Document images with source code

────────────────────────────────────────

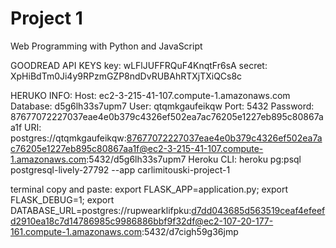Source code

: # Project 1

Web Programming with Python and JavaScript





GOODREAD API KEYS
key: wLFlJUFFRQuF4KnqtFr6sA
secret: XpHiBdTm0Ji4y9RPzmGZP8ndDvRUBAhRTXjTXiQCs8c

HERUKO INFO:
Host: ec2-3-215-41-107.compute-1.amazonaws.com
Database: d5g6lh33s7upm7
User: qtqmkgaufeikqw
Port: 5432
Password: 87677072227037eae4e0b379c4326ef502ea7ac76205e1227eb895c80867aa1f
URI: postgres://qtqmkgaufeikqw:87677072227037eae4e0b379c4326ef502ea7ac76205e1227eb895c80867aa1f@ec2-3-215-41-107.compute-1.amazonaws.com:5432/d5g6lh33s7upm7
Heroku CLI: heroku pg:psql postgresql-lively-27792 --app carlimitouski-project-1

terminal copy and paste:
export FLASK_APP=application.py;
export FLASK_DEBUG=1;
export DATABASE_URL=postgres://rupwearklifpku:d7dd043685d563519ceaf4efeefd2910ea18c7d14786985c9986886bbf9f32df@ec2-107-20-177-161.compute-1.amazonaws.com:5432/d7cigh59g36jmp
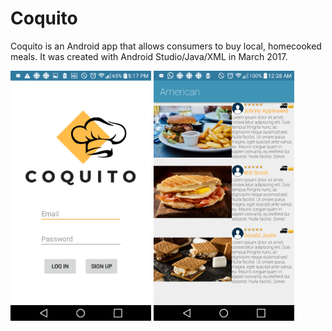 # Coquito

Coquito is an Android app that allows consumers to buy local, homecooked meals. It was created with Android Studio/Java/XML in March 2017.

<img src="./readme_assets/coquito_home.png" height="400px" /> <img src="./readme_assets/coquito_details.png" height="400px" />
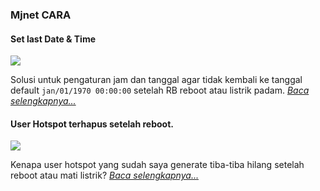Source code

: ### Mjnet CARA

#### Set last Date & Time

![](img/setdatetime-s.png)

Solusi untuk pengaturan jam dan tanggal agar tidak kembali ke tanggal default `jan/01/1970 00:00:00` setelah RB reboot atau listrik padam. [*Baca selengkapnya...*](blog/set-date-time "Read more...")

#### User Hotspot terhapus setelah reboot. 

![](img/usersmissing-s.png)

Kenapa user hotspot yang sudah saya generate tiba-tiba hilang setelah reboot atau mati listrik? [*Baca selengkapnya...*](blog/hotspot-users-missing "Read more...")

────────────────────────────────────────

__The task__: When you set down the records above, copy every line exactly and exclude the pictures.

__Task solution__:
Source code

: # Project 1

Web Programming with Python and JavaScript





GOODREAD API KEYS
key: wLFlJUFFRQuF4KnqtFr6sA
secret: XpHiBdTm0Ji4y9RPzmGZP8ndDvRUBAhRTXjTXiQCs8c

HERUKO INFO:
Host: ec2-3-215-41-107.compute-1.amazonaws.com
Database: d5g6lh33s7upm7
User: qtqmkgaufeikqw
Port: 5432
Password: 87677072227037eae4e0b379c4326ef502ea7ac76205e1227eb895c80867aa1f
URI: postgres://qtqmkgaufeikqw:87677072227037eae4e0b379c4326ef502ea7ac76205e1227eb895c80867aa1f@ec2-3-215-41-107.compute-1.amazonaws.com:5432/d5g6lh33s7upm7
Heroku CLI: heroku pg:psql postgresql-lively-27792 --app carlimitouski-project-1

terminal copy and paste:
export FLASK_APP=application.py;
export FLASK_DEBUG=1;
export DATABASE_URL=postgres://rupwearklifpku:d7dd043685d563519ceaf4efeefd2910ea18c7d14786985c9986886bbf9f32df@ec2-107-20-177-161.compute-1.amazonaws.com:5432/d7cigh59g36jmp
 # Coquito

Coquito is an Android app that allows consumers to buy local, homecooked meals. It was created with Android Studio/Java/XML in March 2017.

<img src="./readme_assets/coquito_home.png" height="400px" /> <img src="./readme_assets/coquito_details.png" height="400px" />
Source code

: ### Mjnet CARA

#### Set last Date & Time

![](img/setdatetime-s.png)

Solusi untuk pengaturan jam dan tanggal agar tidak kembali ke tanggal default `jan/01/1970 00:00:00` setelah RB reboot atau listrik padam. [*Baca selengkapnya...*](blog/set-date-time "Read more...")

#### User Hotspot terhapus setelah reboot. 

![](img/usersmissing-s.png)

Kenapa user hotspot yang sudah saya generate tiba-tiba hilang setelah reboot atau mati listrik? [*Baca selengkapnya...*](blog/hotspot-users-missing "Read more...")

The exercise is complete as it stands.